◆ **WORK TO COMPLETE**: Although the entries contain pictures, only their text goes into the copy, set down exactly.

[Opening INFORMATION section]

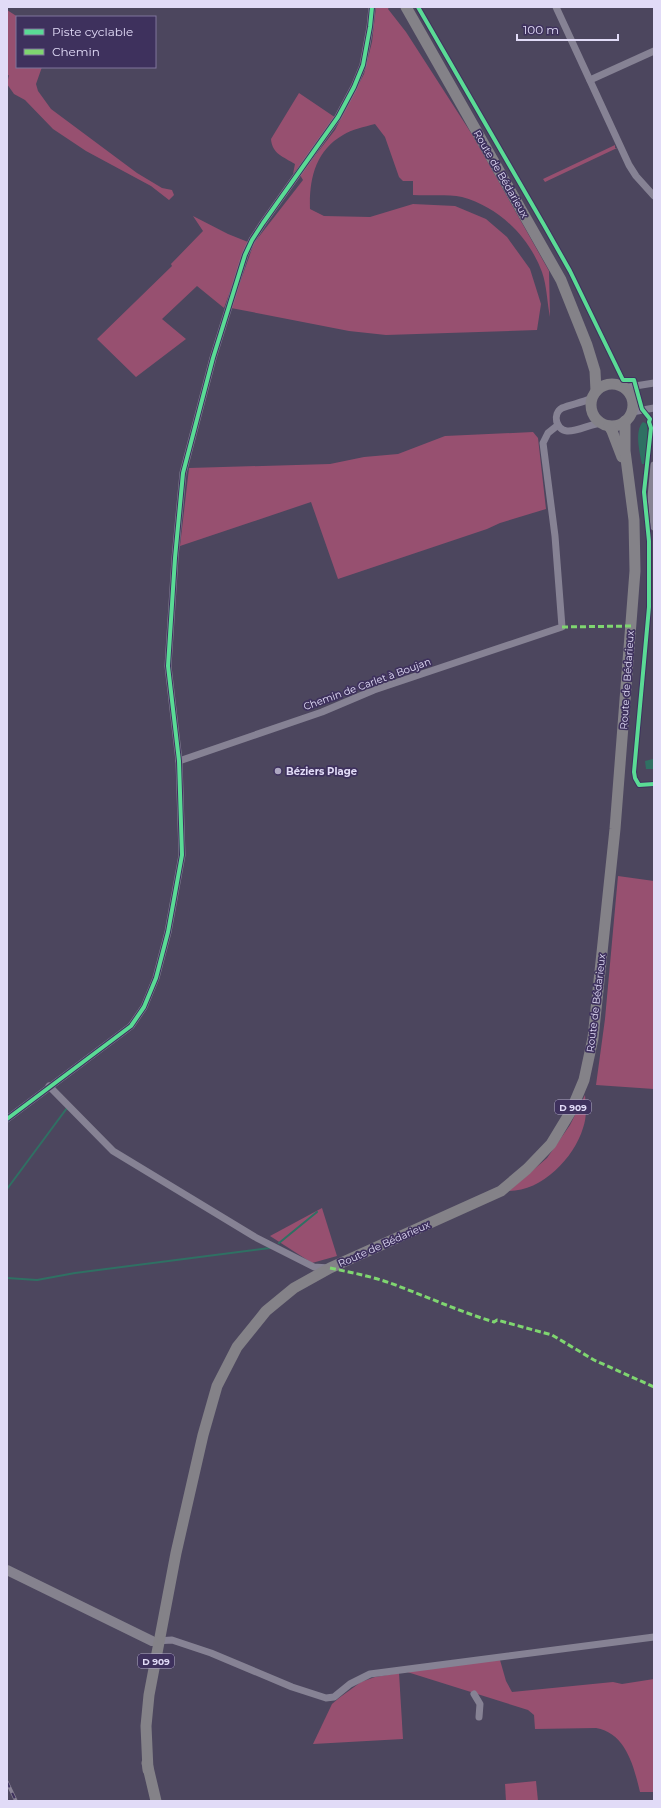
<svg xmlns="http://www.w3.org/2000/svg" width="661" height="1808" viewBox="0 0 661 1808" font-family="Montserrat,sans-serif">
	<rect width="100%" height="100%" fill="#4c465e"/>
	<g fill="#975070">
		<path d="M376,7h13l-1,2 18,23 67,104 76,135 1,46c-3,-14 -3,-31 -8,-45 -13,-35 -43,-65 -80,-75 -15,-3 -33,-1 -49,-2v-14h-10l-4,-4 -14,-40 -10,-13c-11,3 -23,5 -32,11 -28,16 -34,45 -33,74l14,7 46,1 43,-13 42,2 31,13 21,18 23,32 11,35 -4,26 -151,5 -37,-4 -118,-23 23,-65 49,-63 -3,-5 35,-45 29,-56 8,-32z"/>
		<path d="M7,10l11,7 -1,50h25l-6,17 2,7 13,18 86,64 25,15 10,2 2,5 -5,5 -18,-14 -65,-35 -33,-22 -28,-29 -11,-6 -7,-10 2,-9 -2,1z"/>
		<path d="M299,93l37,25 -43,56 2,-10c-11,-7 -23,-10 -24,-25z"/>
		<path d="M615,145v3h2l-72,34 -2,-3z"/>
		<path d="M193,216l35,18 20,8 -24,66 -27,-22 -35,33 24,20 -50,38 -39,-38 75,-73 -1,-2 32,-33z"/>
		<path d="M533,432l5,6 8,71 -46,14 -13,6 -149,50 -27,-77 -131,44 9,-78 141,-4 34,-7 34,-3 47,-18z"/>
		<path d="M618,876l36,5v208l-58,-4 9,-66z"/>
		<path d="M585,1095c1,12 2,22 -2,33 -9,30 -41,63 -74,63l38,-33 23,-33z"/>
		<path d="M322,1208l15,48 -25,7 -42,-27z"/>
		<path d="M500,1660l6,21 6,11 101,-10 9,2 32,-5v113h-14c-6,-25 -14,-59 -44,-64l-61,1 -1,-14 -6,-5 -124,-39z"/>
		<path d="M399,1673l4,66 -90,5 19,-40 7,-6 22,-16 14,-5z"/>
		<path d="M536,1781l2,20h-32l-1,-17z"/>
	</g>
	<g fill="#2f7063">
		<path d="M643,422l4,2 1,14 -3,26h-3c-2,-11 -8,-33 1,-42z"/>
		<path d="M653,759l1,10h-8l-1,-8z"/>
	</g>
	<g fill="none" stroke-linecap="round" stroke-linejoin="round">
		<g stroke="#2f7063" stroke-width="2">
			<path d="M7,1189l60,-81"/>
			<path d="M279,1243l38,-31"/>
			<path d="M7,1278l30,2 38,-7 195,-25"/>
		</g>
		<g stroke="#868294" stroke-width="7">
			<path d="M556,7l73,158 7,11 18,20"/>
			<path d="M590,80l64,-29"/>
			<path d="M620,386l9,1 25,-4"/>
			<path d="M592,398c-10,5 -21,6 -30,10 -10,6 -6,22 5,23 9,1 24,-7 34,-8"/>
			<path d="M632,412l22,-4"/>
			<path d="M654,465l-3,32 3,30"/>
			<path d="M179,761l143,-49 52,-22 188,-63 -7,-91 -12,-93 5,-10 10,-8"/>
			<path d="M49,1086l64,65 142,86 59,30 15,1"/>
			<path d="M7,1119l124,-93 13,-19 12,-29 12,-46 14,-77 -3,-94 -11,-95 7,-108 8,-85 30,-115 32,-103 7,-15 11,-17 75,-106 16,-30 9,-22 7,-38 2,-20"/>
			<path d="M156,1641l16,-1 39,13 81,34 34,11 8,-1 16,-13 20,-10 284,-37"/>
			<path d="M474,1694l6,10 -1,13"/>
		</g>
		<path stroke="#85828e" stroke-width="10" d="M7,1570l145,71"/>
		<g stroke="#848288" stroke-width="11">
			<path d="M406,7l155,273 26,65 8,26 1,20"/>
			<circle cx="612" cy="405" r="21"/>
			<path d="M609,426l3,5 10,26"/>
			<path d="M147,1763l9,38"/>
			<path d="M148,1770l-2,-44 3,-31 27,-142 27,-118 14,-49 20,-39 29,-36 28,-23 36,-20 171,-77 26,-22 24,-25 20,-33 13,-31 9,-42 22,-209 20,-258 -1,-51 -9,-69v-30"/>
		</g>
		<g stroke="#888295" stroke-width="3.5">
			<path id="rail" d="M7,1782l9,19"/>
		</g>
		<use href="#rail" stroke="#3e315d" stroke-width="2" stroke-dasharray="6" stroke-linecap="butt"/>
		<g stroke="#7fd670" stroke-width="3" stroke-dasharray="6 3" stroke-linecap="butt">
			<path d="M562,627l69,-1"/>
			<path d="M330,1268c23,5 46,9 68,18 32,12 63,26 96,36l3,-2 55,15 42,25 60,27"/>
		</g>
		<g stroke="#3e315d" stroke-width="6">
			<g id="cycleway">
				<path d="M418,7l126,218 26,46 53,109h11l8,29 8,10 -1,3 2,6 -7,64 5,49v66l-15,165 1,6 4,7 15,-1"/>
				<path d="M7,1119l124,-93 13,-19 12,-29 12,-46 14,-77 -3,-94 -11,-95 7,-108 8,-85 30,-115 32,-103 7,-15 11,-17 75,-106 16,-30 9,-22 7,-38 2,-20"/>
			</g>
		</g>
		<use href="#cycleway" stroke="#5adb95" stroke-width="4"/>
	</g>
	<circle fill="#ada7c1" stroke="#3e315d" stroke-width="1.5" cx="278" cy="771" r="4"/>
	<g text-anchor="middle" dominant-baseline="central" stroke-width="3.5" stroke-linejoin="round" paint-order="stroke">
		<g fill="#3e315d" stroke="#b0a8c9" stroke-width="1">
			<rect x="555" y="1100" width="36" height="14" rx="3"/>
			<rect x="138" y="1654" width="36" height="14" rx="3"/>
		</g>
		<g font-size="9" font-weight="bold" fill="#e1dbf7">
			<text x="573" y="1107">D 909</text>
			<text x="156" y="1661">D 909</text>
		</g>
		<g font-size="10" fill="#e1dbf7" stroke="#3e315d">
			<text transform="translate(501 174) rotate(60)">Route de Bédarieux</text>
			<text transform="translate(627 680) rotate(-86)">Route de Bédarieux</text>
			<text transform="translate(367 684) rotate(-20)">Chemin de Carlet à Boujan</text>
			<text transform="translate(596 1003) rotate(-83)">Route de Bédarieux</text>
			<text transform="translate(384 1244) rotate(-24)">Route de Bédarieux</text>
		</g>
		<g font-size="10" font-weight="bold" fill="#e1dbf7" stroke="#3e315d" text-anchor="start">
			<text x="286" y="771">Béziers Plage</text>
		</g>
	</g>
	<rect width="661" height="1808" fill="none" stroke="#e1dbf7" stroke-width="16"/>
	<rect x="16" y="16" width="140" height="52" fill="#3e315d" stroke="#7f759b"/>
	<rect x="24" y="29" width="20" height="6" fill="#5adb95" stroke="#7f759b"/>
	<text x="52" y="36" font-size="12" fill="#e1dbf7">Piste cyclable</text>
	<rect x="24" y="49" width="20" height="6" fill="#7fd670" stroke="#7f759b"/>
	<text x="52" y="56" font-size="12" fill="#e1dbf7">Chemin</text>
	<path d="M517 34v6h101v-6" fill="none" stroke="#e1dbf7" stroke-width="2"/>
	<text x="523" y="34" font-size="12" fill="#e1dbf7" stroke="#3e315d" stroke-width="3" paint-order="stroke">100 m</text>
</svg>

[Closing INFORMATION section]

◆ **RESULT**:
<svg xmlns="http://www.w3.org/2000/svg" width="661" height="1808" viewBox="0 0 661 1808" font-family="Montserrat,sans-serif">
	<rect width="100%" height="100%" fill="#4c465e"/>
	<g fill="#975070">
		<path d="M376,7h13l-1,2 18,23 67,104 76,135 1,46c-3,-14 -3,-31 -8,-45 -13,-35 -43,-65 -80,-75 -15,-3 -33,-1 -49,-2v-14h-10l-4,-4 -14,-40 -10,-13c-11,3 -23,5 -32,11 -28,16 -34,45 -33,74l14,7 46,1 43,-13 42,2 31,13 21,18 23,32 11,35 -4,26 -151,5 -37,-4 -118,-23 23,-65 49,-63 -3,-5 35,-45 29,-56 8,-32z"/>
		<path d="M7,10l11,7 -1,50h25l-6,17 2,7 13,18 86,64 25,15 10,2 2,5 -5,5 -18,-14 -65,-35 -33,-22 -28,-29 -11,-6 -7,-10 2,-9 -2,1z"/>
		<path d="M299,93l37,25 -43,56 2,-10c-11,-7 -23,-10 -24,-25z"/>
		<path d="M615,145v3h2l-72,34 -2,-3z"/>
		<path d="M193,216l35,18 20,8 -24,66 -27,-22 -35,33 24,20 -50,38 -39,-38 75,-73 -1,-2 32,-33z"/>
		<path d="M533,432l5,6 8,71 -46,14 -13,6 -149,50 -27,-77 -131,44 9,-78 141,-4 34,-7 34,-3 47,-18z"/>
		<path d="M618,876l36,5v208l-58,-4 9,-66z"/>
		<path d="M585,1095c1,12 2,22 -2,33 -9,30 -41,63 -74,63l38,-33 23,-33z"/>
		<path d="M322,1208l15,48 -25,7 -42,-27z"/>
		<path d="M500,1660l6,21 6,11 101,-10 9,2 32,-5v113h-14c-6,-25 -14,-59 -44,-64l-61,1 -1,-14 -6,-5 -124,-39z"/>
		<path d="M399,1673l4,66 -90,5 19,-40 7,-6 22,-16 14,-5z"/>
		<path d="M536,1781l2,20h-32l-1,-17z"/>
	</g>
	<g fill="#2f7063">
		<path d="M643,422l4,2 1,14 -3,26h-3c-2,-11 -8,-33 1,-42z"/>
		<path d="M653,759l1,10h-8l-1,-8z"/>
	</g>
	<g fill="none" stroke-linecap="round" stroke-linejoin="round">
		<g stroke="#2f7063" stroke-width="2">
			<path d="M7,1189l60,-81"/>
			<path d="M279,1243l38,-31"/>
			<path d="M7,1278l30,2 38,-7 195,-25"/>
		</g>
		<g stroke="#868294" stroke-width="7">
			<path d="M556,7l73,158 7,11 18,20"/>
			<path d="M590,80l64,-29"/>
			<path d="M620,386l9,1 25,-4"/>
			<path d="M592,398c-10,5 -21,6 -30,10 -10,6 -6,22 5,23 9,1 24,-7 34,-8"/>
			<path d="M632,412l22,-4"/>
			<path d="M654,465l-3,32 3,30"/>
			<path d="M179,761l143,-49 52,-22 188,-63 -7,-91 -12,-93 5,-10 10,-8"/>
			<path d="M49,1086l64,65 142,86 59,30 15,1"/>
			<path d="M7,1119l124,-93 13,-19 12,-29 12,-46 14,-77 -3,-94 -11,-95 7,-108 8,-85 30,-115 32,-103 7,-15 11,-17 75,-106 16,-30 9,-22 7,-38 2,-20"/>
			<path d="M156,1641l16,-1 39,13 81,34 34,11 8,-1 16,-13 20,-10 284,-37"/>
			<path d="M474,1694l6,10 -1,13"/>
		</g>
		<path stroke="#85828e" stroke-width="10" d="M7,1570l145,71"/>
		<g stroke="#848288" stroke-width="11">
			<path d="M406,7l155,273 26,65 8,26 1,20"/>
			<circle cx="612" cy="405" r="21"/>
			<path d="M609,426l3,5 10,26"/>
			<path d="M147,1763l9,38"/>
			<path d="M148,1770l-2,-44 3,-31 27,-142 27,-118 14,-49 20,-39 29,-36 28,-23 36,-20 171,-77 26,-22 24,-25 20,-33 13,-31 9,-42 22,-209 20,-258 -1,-51 -9,-69v-30"/>
		</g>
		<g stroke="#888295" stroke-width="3.5">
			<path id="rail" d="M7,1782l9,19"/>
		</g>
		<use href="#rail" stroke="#3e315d" stroke-width="2" stroke-dasharray="6" stroke-linecap="butt"/>
		<g stroke="#7fd670" stroke-width="3" stroke-dasharray="6 3" stroke-linecap="butt">
			<path d="M562,627l69,-1"/>
			<path d="M330,1268c23,5 46,9 68,18 32,12 63,26 96,36l3,-2 55,15 42,25 60,27"/>
		</g>
		<g stroke="#3e315d" stroke-width="6">
			<g id="cycleway">
				<path d="M418,7l126,218 26,46 53,109h11l8,29 8,10 -1,3 2,6 -7,64 5,49v66l-15,165 1,6 4,7 15,-1"/>
				<path d="M7,1119l124,-93 13,-19 12,-29 12,-46 14,-77 -3,-94 -11,-95 7,-108 8,-85 30,-115 32,-103 7,-15 11,-17 75,-106 16,-30 9,-22 7,-38 2,-20"/>
			</g>
		</g>
		<use href="#cycleway" stroke="#5adb95" stroke-width="4"/>
	</g>
	<circle fill="#ada7c1" stroke="#3e315d" stroke-width="1.5" cx="278" cy="771" r="4"/>
	<g text-anchor="middle" dominant-baseline="central" stroke-width="3.5" stroke-linejoin="round" paint-order="stroke">
		<g fill="#3e315d" stroke="#b0a8c9" stroke-width="1">
			<rect x="555" y="1100" width="36" height="14" rx="3"/>
			<rect x="138" y="1654" width="36" height="14" rx="3"/>
		</g>
		<g font-size="9" font-weight="bold" fill="#e1dbf7">
			<text x="573" y="1107">D 909</text>
			<text x="156" y="1661">D 909</text>
		</g>
		<g font-size="10" fill="#e1dbf7" stroke="#3e315d">
			<text transform="translate(501 174) rotate(60)">Route de Bédarieux</text>
			<text transform="translate(627 680) rotate(-86)">Route de Bédarieux</text>
			<text transform="translate(367 684) rotate(-20)">Chemin de Carlet à Boujan</text>
			<text transform="translate(596 1003) rotate(-83)">Route de Bédarieux</text>
			<text transform="translate(384 1244) rotate(-24)">Route de Bédarieux</text>
		</g>
		<g font-size="10" font-weight="bold" fill="#e1dbf7" stroke="#3e315d" text-anchor="start">
			<text x="286" y="771">Béziers Plage</text>
		</g>
	</g>
	<rect width="661" height="1808" fill="none" stroke="#e1dbf7" stroke-width="16"/>
	<rect x="16" y="16" width="140" height="52" fill="#3e315d" stroke="#7f759b"/>
	<rect x="24" y="29" width="20" height="6" fill="#5adb95" stroke="#7f759b"/>
	<text x="52" y="36" font-size="12" fill="#e1dbf7">Piste cyclable</text>
	<rect x="24" y="49" width="20" height="6" fill="#7fd670" stroke="#7f759b"/>
	<text x="52" y="56" font-size="12" fill="#e1dbf7">Chemin</text>
	<path d="M517 34v6h101v-6" fill="none" stroke="#e1dbf7" stroke-width="2"/>
	<text x="523" y="34" font-size="12" fill="#e1dbf7" stroke="#3e315d" stroke-width="3" paint-order="stroke">100 m</text>
</svg>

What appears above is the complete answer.